Shape Instance Detector (SID)

Authors: ROBERT CUPEC, IVAN VIDOVIĆ, DAMIR FILKO i PETRA PEJIĆ

Faculty: Faculty of Electrical Engineering, Computer Science and Information Technology Osijek

Country: Croatia

e-mail: dackar@ptfos.hr

SID is an algorithm which enables recognition of one or multiple target objects in images captured by a 3D camera, such as Microsoft Kinect, Asus Xtion Pro Live, Orbbec Astra, Intel RealSense etc. As the result, it returns the information about presence and 3D pose of all target objects in an input 3D image. The algorithm requires 3D models of target objects in the form of triangular mesh. It can recognize objects which are placed on a flat horizontal surface in any pose, even if multiple objects are present on the scene and the target objects are occluded.

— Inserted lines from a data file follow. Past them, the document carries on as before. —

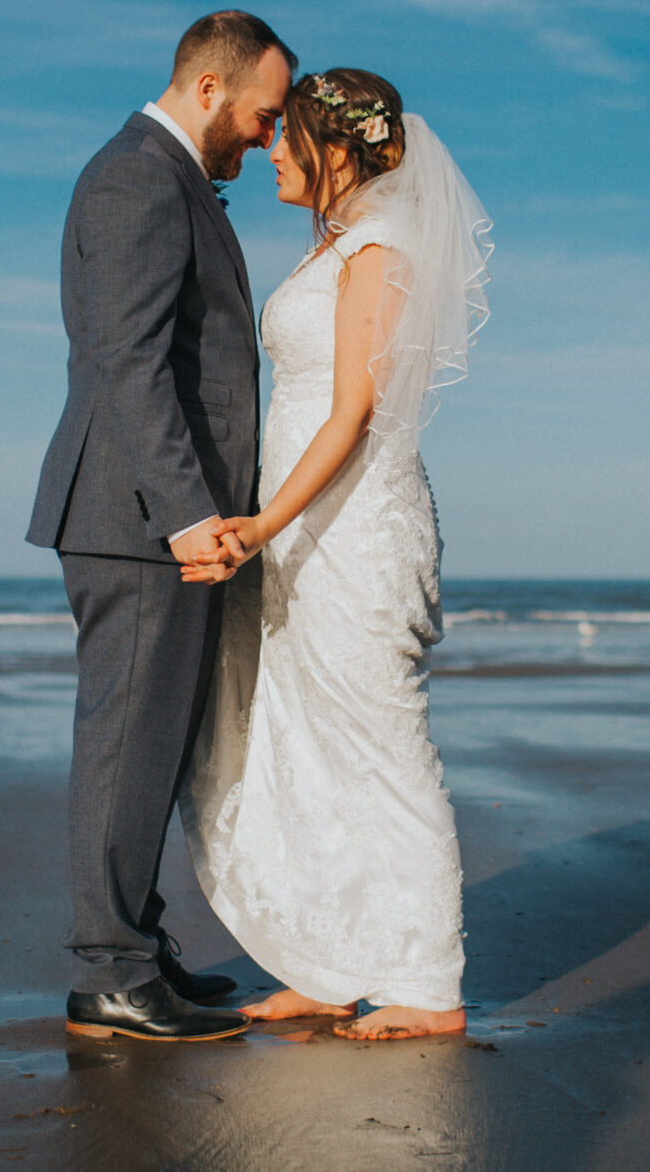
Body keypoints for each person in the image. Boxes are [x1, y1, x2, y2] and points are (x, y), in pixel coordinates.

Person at [178, 68, 493, 1040]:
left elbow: (353, 412)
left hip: (351, 531)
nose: (272, 147)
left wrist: (264, 526)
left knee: (380, 746)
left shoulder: (384, 249)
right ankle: (326, 963)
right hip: (302, 528)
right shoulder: (339, 249)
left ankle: (427, 985)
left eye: (289, 136)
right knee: (303, 745)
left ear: (339, 148)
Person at [27, 10, 296, 1043]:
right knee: (124, 744)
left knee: (150, 746)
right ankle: (110, 974)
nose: (270, 139)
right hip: (138, 518)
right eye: (265, 116)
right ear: (211, 88)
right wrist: (187, 515)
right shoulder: (141, 173)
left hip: (150, 515)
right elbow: (130, 363)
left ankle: (135, 950)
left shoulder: (164, 173)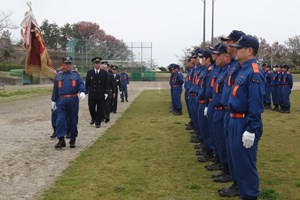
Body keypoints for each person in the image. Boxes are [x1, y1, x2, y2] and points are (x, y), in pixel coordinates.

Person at [228, 35, 265, 200]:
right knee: (238, 162)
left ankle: (250, 196)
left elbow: (255, 104)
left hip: (245, 122)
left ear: (249, 51)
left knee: (246, 164)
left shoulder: (254, 72)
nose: (235, 50)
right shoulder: (243, 68)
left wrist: (251, 129)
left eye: (239, 48)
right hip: (235, 119)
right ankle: (243, 193)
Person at [51, 56, 86, 149]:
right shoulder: (58, 76)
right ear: (62, 65)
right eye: (66, 64)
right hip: (61, 100)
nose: (68, 65)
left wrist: (82, 91)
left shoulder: (76, 75)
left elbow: (81, 84)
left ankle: (73, 139)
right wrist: (53, 100)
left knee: (73, 120)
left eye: (69, 64)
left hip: (73, 99)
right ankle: (61, 139)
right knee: (60, 120)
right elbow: (55, 89)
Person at [85, 57, 109, 128]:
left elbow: (106, 83)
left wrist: (106, 92)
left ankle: (98, 122)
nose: (98, 65)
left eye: (99, 63)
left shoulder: (104, 73)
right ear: (93, 64)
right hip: (92, 94)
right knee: (91, 108)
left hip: (101, 93)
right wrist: (86, 91)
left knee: (100, 109)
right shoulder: (90, 73)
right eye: (96, 63)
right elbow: (87, 83)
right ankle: (94, 118)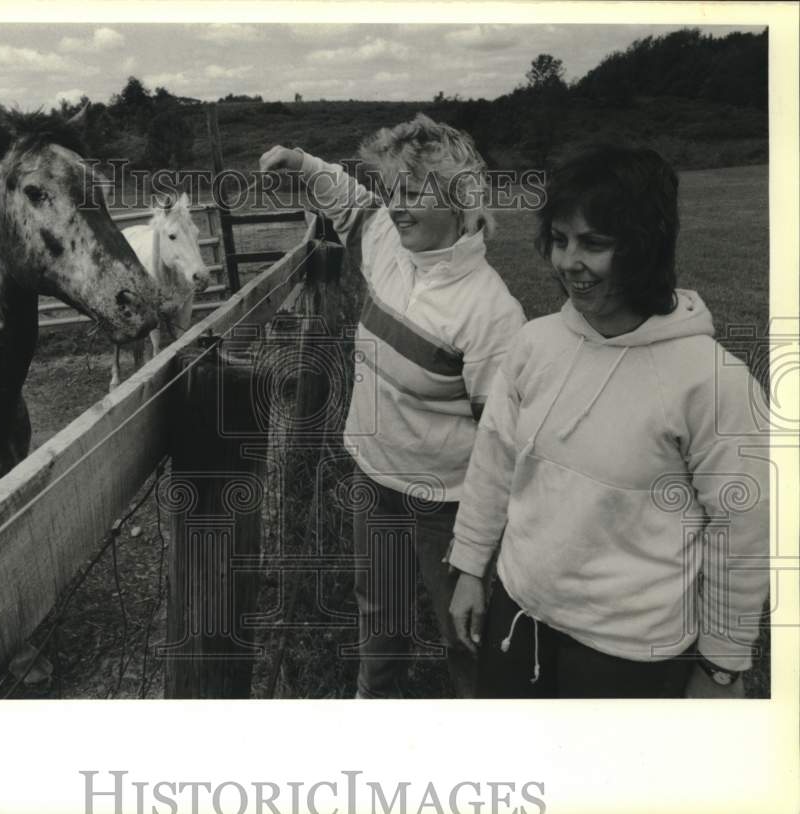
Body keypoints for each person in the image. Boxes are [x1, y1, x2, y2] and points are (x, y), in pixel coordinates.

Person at [447, 145, 769, 698]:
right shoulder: (534, 343)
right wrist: (471, 566)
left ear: (644, 248)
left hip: (629, 654)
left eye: (595, 243)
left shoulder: (715, 382)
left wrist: (721, 666)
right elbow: (494, 459)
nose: (569, 261)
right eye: (560, 239)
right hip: (517, 617)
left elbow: (742, 534)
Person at [260, 114, 526, 698]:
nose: (397, 206)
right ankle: (375, 708)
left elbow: (501, 448)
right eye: (394, 190)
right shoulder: (387, 241)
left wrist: (476, 562)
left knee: (464, 630)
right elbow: (352, 204)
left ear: (460, 201)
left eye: (415, 193)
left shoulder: (492, 315)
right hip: (375, 480)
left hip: (447, 506)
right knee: (378, 611)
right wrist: (302, 163)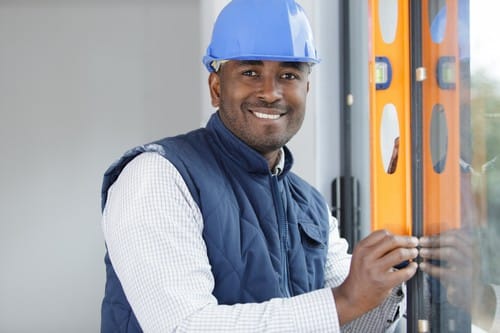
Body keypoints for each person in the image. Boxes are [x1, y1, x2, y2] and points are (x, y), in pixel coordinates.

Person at [99, 0, 419, 331]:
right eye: (250, 72)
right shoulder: (158, 176)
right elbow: (185, 326)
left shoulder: (311, 205)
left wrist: (401, 267)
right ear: (216, 87)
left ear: (306, 90)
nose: (270, 92)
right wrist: (347, 299)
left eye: (289, 74)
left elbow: (347, 320)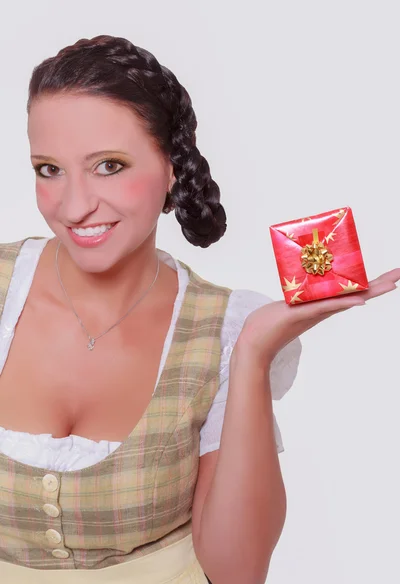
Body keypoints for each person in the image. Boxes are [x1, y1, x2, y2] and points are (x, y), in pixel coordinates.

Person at [0, 34, 397, 584]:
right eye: (49, 169)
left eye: (108, 165)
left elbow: (237, 573)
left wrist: (253, 357)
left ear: (170, 167)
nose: (74, 205)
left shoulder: (225, 331)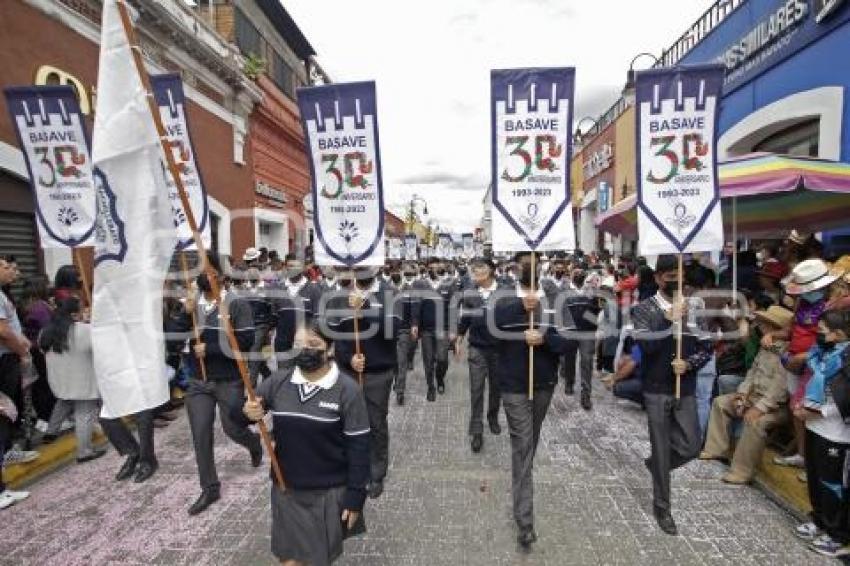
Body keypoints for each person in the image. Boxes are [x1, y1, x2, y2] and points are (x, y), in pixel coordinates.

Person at [240, 322, 369, 565]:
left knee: (316, 560)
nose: (305, 350)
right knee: (288, 559)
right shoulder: (278, 382)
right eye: (299, 345)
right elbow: (240, 417)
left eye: (313, 345)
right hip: (286, 490)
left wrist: (355, 497)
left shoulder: (347, 390)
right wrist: (248, 411)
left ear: (329, 349)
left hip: (327, 494)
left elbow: (359, 447)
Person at [493, 250, 575, 548]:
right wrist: (518, 308)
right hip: (513, 385)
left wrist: (544, 336)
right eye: (525, 262)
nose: (530, 266)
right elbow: (488, 334)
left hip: (543, 384)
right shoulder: (502, 297)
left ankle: (523, 480)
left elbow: (569, 341)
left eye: (535, 261)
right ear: (516, 267)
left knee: (529, 444)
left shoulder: (557, 297)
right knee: (523, 445)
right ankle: (525, 521)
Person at [631, 254, 712, 535]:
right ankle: (662, 507)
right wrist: (667, 322)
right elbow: (647, 348)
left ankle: (656, 465)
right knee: (662, 447)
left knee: (691, 445)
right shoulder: (643, 309)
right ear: (657, 278)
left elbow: (707, 347)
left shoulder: (695, 308)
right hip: (655, 390)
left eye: (680, 276)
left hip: (684, 387)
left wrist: (689, 364)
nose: (676, 281)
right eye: (669, 276)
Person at [177, 253, 263, 515]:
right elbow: (175, 338)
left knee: (232, 428)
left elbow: (247, 342)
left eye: (210, 271)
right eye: (201, 272)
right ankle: (209, 487)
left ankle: (253, 443)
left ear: (222, 275)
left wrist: (212, 349)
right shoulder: (191, 305)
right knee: (200, 433)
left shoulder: (236, 304)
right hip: (198, 381)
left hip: (229, 380)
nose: (206, 276)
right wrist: (184, 315)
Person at [326, 267, 398, 500]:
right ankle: (353, 468)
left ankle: (377, 473)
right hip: (348, 373)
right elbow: (336, 336)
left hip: (378, 373)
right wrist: (348, 358)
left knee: (376, 424)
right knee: (348, 422)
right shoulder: (340, 298)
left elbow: (394, 330)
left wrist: (365, 310)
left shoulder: (390, 293)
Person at [700, 305, 794, 484]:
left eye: (765, 323)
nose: (760, 325)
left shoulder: (786, 352)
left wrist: (760, 408)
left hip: (775, 406)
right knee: (721, 403)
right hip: (754, 396)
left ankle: (742, 471)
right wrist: (742, 394)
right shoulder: (766, 346)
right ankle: (716, 449)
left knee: (756, 422)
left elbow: (780, 388)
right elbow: (752, 373)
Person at [794, 311, 850, 558]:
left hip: (836, 433)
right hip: (814, 425)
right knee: (815, 476)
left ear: (838, 335)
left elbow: (845, 399)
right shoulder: (823, 354)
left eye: (823, 330)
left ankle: (835, 533)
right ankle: (818, 520)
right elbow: (817, 385)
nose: (819, 333)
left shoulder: (846, 359)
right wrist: (804, 406)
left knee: (832, 484)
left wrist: (818, 413)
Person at [774, 259, 837, 471]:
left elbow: (832, 340)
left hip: (816, 365)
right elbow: (792, 329)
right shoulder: (803, 304)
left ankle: (812, 461)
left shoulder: (832, 308)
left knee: (807, 409)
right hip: (796, 363)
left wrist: (805, 356)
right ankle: (803, 454)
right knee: (797, 408)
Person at [38, 297, 105, 463]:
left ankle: (50, 433)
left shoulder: (45, 332)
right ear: (75, 313)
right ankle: (84, 452)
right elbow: (101, 348)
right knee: (84, 414)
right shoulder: (84, 330)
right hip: (82, 380)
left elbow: (41, 350)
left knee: (63, 402)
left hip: (59, 380)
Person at [456, 256, 502, 453]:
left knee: (496, 387)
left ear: (490, 270)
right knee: (476, 390)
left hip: (500, 350)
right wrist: (458, 338)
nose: (475, 272)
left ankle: (492, 416)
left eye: (479, 269)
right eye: (473, 270)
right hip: (477, 348)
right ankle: (476, 431)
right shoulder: (470, 294)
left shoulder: (504, 292)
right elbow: (465, 318)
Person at [0, 255, 32, 509]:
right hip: (5, 359)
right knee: (5, 412)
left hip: (9, 357)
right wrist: (21, 349)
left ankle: (8, 449)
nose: (12, 270)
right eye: (6, 266)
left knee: (8, 413)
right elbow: (3, 330)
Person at [412, 258, 455, 401]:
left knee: (442, 359)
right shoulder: (420, 284)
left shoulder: (449, 284)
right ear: (427, 268)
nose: (434, 269)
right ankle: (431, 387)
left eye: (437, 267)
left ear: (442, 268)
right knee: (428, 359)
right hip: (426, 330)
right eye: (431, 267)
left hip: (443, 328)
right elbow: (416, 305)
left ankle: (440, 377)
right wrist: (414, 324)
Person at [274, 254, 323, 376]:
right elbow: (274, 316)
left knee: (306, 379)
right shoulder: (279, 289)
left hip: (306, 347)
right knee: (283, 380)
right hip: (283, 346)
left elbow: (318, 319)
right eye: (289, 266)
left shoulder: (314, 290)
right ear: (285, 267)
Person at [563, 270, 600, 410]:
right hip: (571, 331)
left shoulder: (592, 292)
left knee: (587, 361)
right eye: (576, 274)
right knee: (569, 358)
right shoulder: (565, 291)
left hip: (587, 332)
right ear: (572, 277)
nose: (578, 277)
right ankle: (569, 382)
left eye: (581, 275)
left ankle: (586, 394)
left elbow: (597, 310)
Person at [391, 262, 419, 406]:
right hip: (388, 331)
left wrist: (414, 325)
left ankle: (400, 391)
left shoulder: (409, 289)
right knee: (394, 362)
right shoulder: (385, 288)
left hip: (403, 330)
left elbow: (414, 308)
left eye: (398, 271)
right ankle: (397, 381)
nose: (396, 273)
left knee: (401, 361)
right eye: (393, 271)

SID is an algorithm which enables recognition of one or multiple target objects in images captured by a 3D camera, such as Microsoft Kinect, Asus Xtion Pro Live, Orbbec Astra, Intel RealSense etc. The algorithm requires 3D models of target objects in the form of triangular mesh. It consists of three main steps: (1) detection of planar and convex surfaces in the input 3D image; (2) computing Convex Template Instance (CTI) descriptor for every convex surface; (3) generating hypotheses about presence of target objects in the image in a particular pose; (4) Hypothesis evaluation and rejection of low-probability hypotheses. The hypotheses which remain after this procedure represent the final result of the algorithm – a scene interpretation in the form of a set of data structures, each representing an object on the scene described by its identifier and 3D pose with respect to the camera reference frame. The hypothesis generation is based on the alignment of the convex hulls of the target object model with the detected convex surfaces. The hypothesis evaluation is performed in three levels. At the first level, the model CTI descriptors are compared to the scene CTI descriptors. The hypotheses with low similarity between CTI descriptors are rejected. At the second level, for each remaining hypothesis, the target object 3D model is projected onto the image, a scene fitting score is computed and the hypotheses with a low score are rejected. A similar criterion is used at the third level, but before computing the score, the model is precisely aligned with the overlapping part of the scene using the ICP algorithm. Finally, the hypotheses are ranked according to their scene fitting scores and a greedy search algorithm is used to reject hypotheses which overlap with other higher ranked hypotheses. The proposed algorithm can recognize objects which are placed on a flat horizontal surface in any pose, even if multiple objects are present on the scene and the target objects are occluded. The algorithm is presented in the scientific paper Robert Cupec, Ivan Vidović, Damir Filko, Petra Pejić, Object recognition based on convex hull alignment, published in a highly ranked international scientific journal Pattern Recognition (doi.org/10.1016/j.patcog.2020.107199).